An MOL Coastal Shipping-operated 499 GT coastal vessel, the Tetsuun Maru No.1 (shipowner: Tetsuun Kisen KK.), was successfully operated using biofuel made by mixing waste cooking oil directly with heavy fuel oil.
The biofuel used on the vessel is made by mixing waste cooking oil derived from vegetable oils and fats in Japan without chemical treatment with heavy fuel oil. This marks Japan’s first initiative to use this kind of biofuel to marine vessels.
Hanwa supplied the biofuel to the vessel in the Chukyo region as part of a research program on marine applications of biofuels by Japan’s Ministry of Land, Infrastructure, Transport and Tourism, in cooperation with Tokyo Steel Manufacturing, the cargo shipper.
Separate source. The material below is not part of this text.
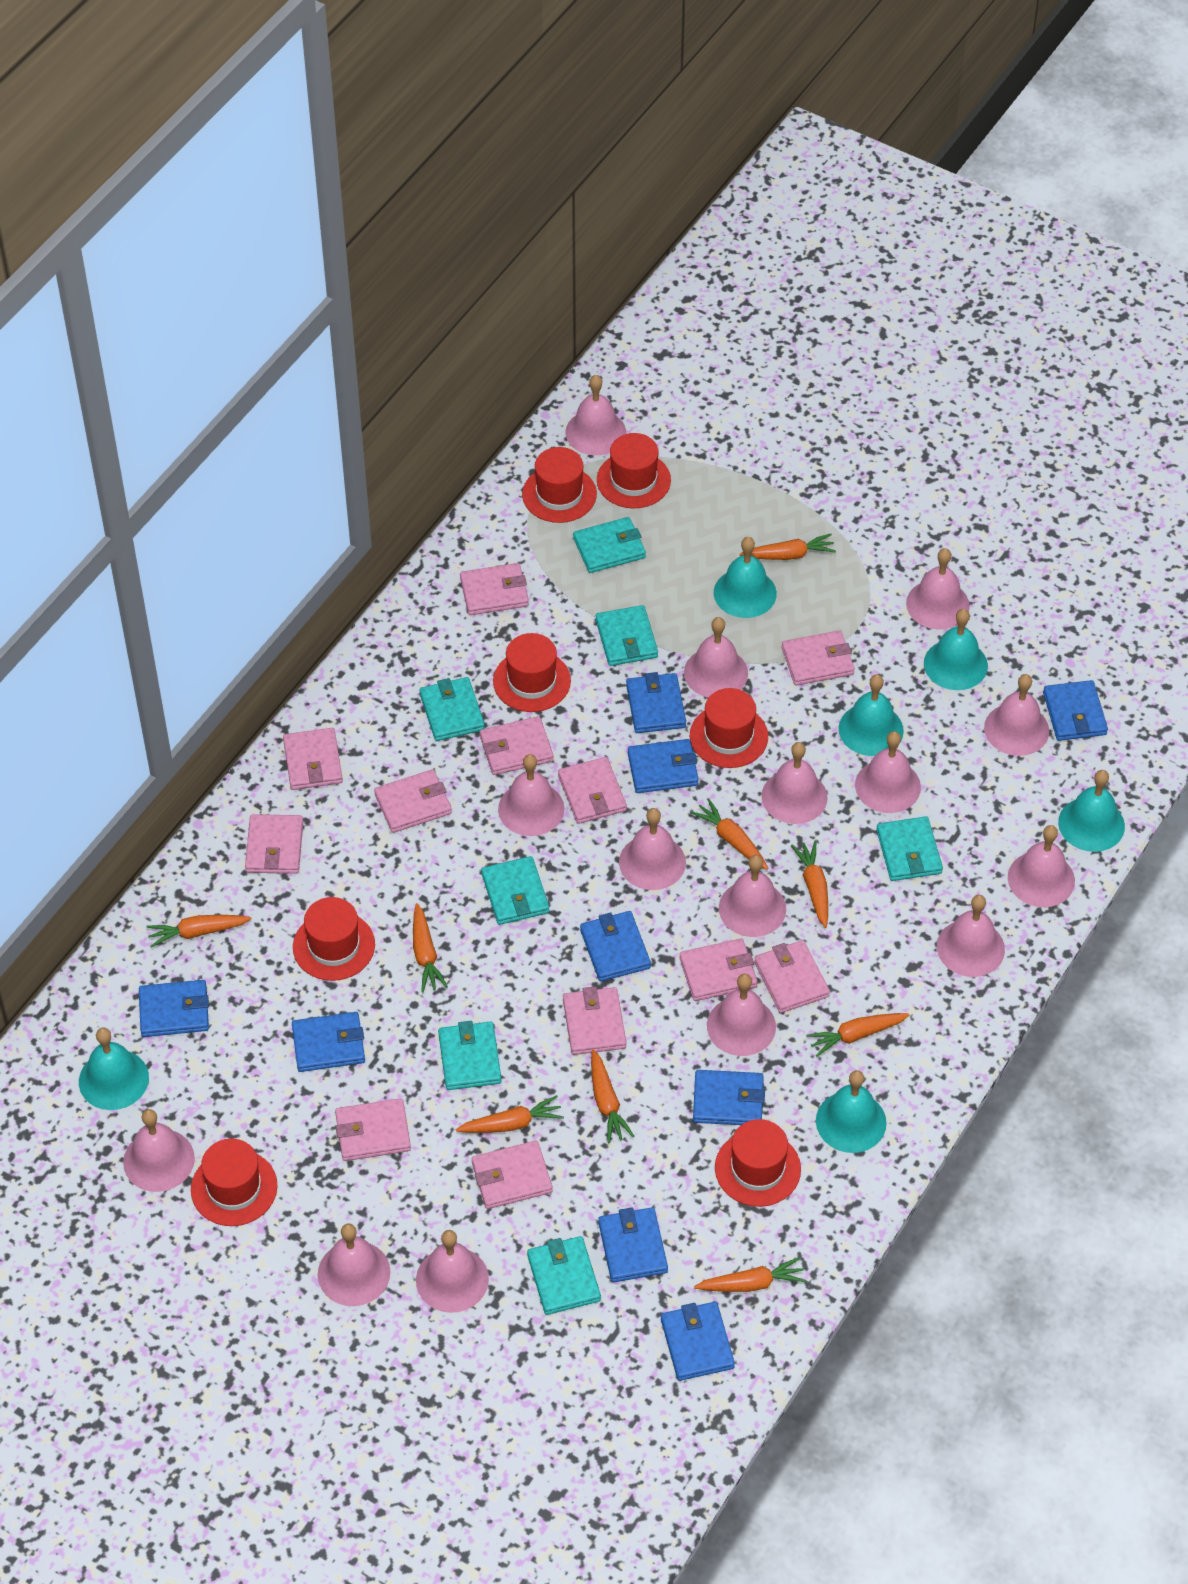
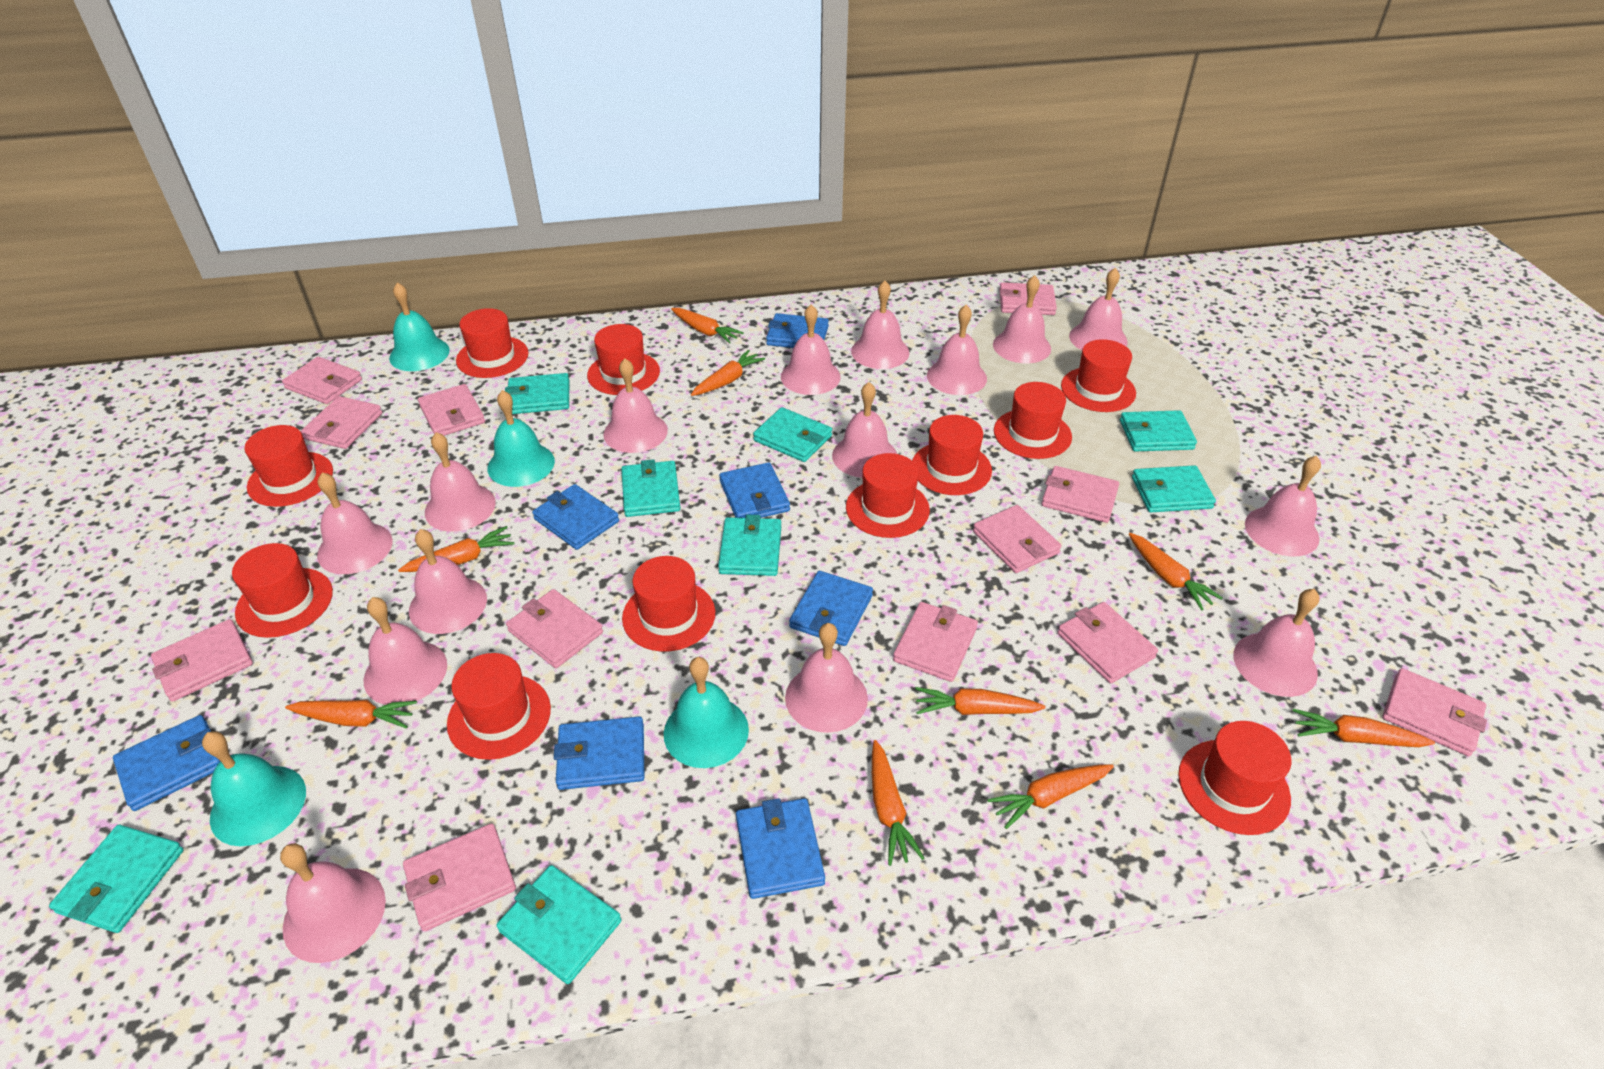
blue wallet: 9 -> 7
red hat: 7 -> 11
turquoise bell: 6 -> 4
turquoise wallet: 7 -> 8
The vessel operated on the biofuel mixture for about a month, plying a route between Mikawa Bay and Tokyo Bay, and reported no flammability problems or other issues.
Until now, the main raw material for biofuels has been Fatty Acid Methyl Ester (FAME), which is produced by chemical processing of waste cooking oil and methanol.
In this project, used cooking oil was mixed with heavy oil A (mixing ratio of Bio was 24%) in almost its original form as straight vegetable oil (SVO) and used in a general-purpose ship type, 499 GT coastal vessel. Since the SVO undergoes no methyl esterification or hydrogenation process, it is likely to reduce carbon dioxide (CO2) emissions even more than other biofuels and can be supplied at a lower cost.
Biofuel is positioned as an effective clean alternative fuel that can be used without changing the specifications of the vessel’s main engines, and so on.
As stated in the MOL Environmental Vision 2.2 updated in April 2023, it can be an effective means of reducing carbon dioxide emissions, especially in small coastal vessels that have limited space for tanks and other equipment required for other alternative fuels.
This initiative on coastal vessels follows a sea trial for use of liquefied biomethane fuel conducted in June, and through these initiatives, the MOL Group will contribute to the reduction and decarbonization of ocean transport.